Pièces de cinq francs vues de face, les pupilles de Lionel contrastaient avec celles de Sam, pièces de dix centimes vues de profil. Il poursuivit.

— L'âme déchue va circuler dans ton corps avant d'atteindre le second animal, à la manière d'un courant électrique. Tu vas servir d'interrupteur, tu me suis toujours ?

— Euh… oui, mais il faut avouer que c'est étrange…

Une ampoule, qui chuintait depuis le début, claqua sans prévenir. Le bruit de pétard fit frémir Lionel, qui avait subitement dessaoulé. Froid et peur judicieusement combinés sont de bien meilleurs remèdes que l'aspirine.

— Les émotions de ce lapin, ses douleurs, ses craintes, vont toutes te traverser. Et elles vont emporter tout ce qu'il y a de mauvais en toi, un peu à la manière d'un vent violent qui arrache tout ce qui se trouve sur son passage… Ne me demande pas pourquoi, c'est comme ça, c'est tout… Un miracle de la nature…

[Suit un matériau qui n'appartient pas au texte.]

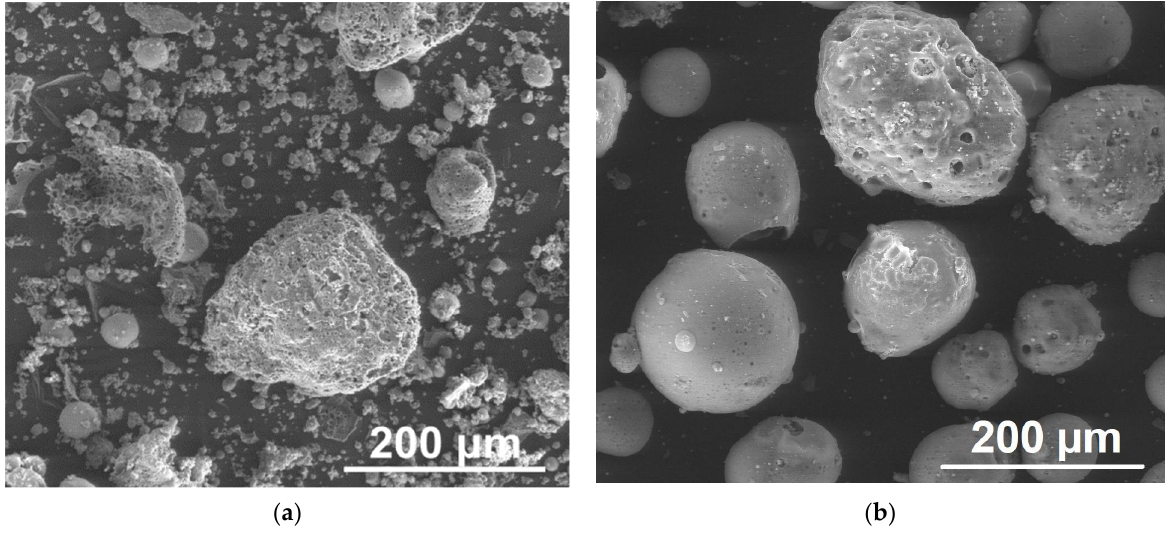
Figure 1. SEM images of FA ( a ) and M ( b ). Magnitudes ×350.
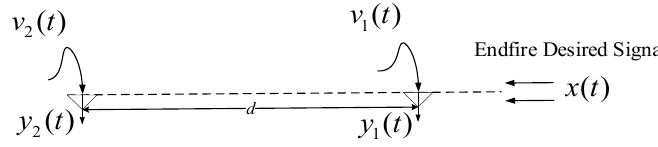
Figure 1. Dual-microphone array with end fire desired signal.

Le clair-obscur des lampes ramifiait les traits de son visage et créait d'inquiétantes zones d'ombres sous ses pommettes saillantes. Souillé par une mousse verdâtre due aux sédatifs à la commissure des lèvres, Lionel fut malgré tout enveloppé par la panique.

— Je… je trouve ça bizarre. Ça me fait peur, tout ce que tu me racontes… Je… je sais pas trop…

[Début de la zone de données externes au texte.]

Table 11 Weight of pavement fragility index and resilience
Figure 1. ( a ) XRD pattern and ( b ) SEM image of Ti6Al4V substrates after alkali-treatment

— Tu ne veux pas être guéri, bien dans ta peau, comme quelqu'un de normal qui aime la vie ?

— Si, si… Qui ne le voudrait pas… Mais explique-moi… Pourquoi tu es venu au cercle alors, si tu n'es pas malade ?

Au temps des grecs, Sam aurait été de toute évidence un stratège de référence, largement plus malin qu'Ulysse caché dans son cheval de Troie. Mûrie depuis des lustres, sa réponse fusa.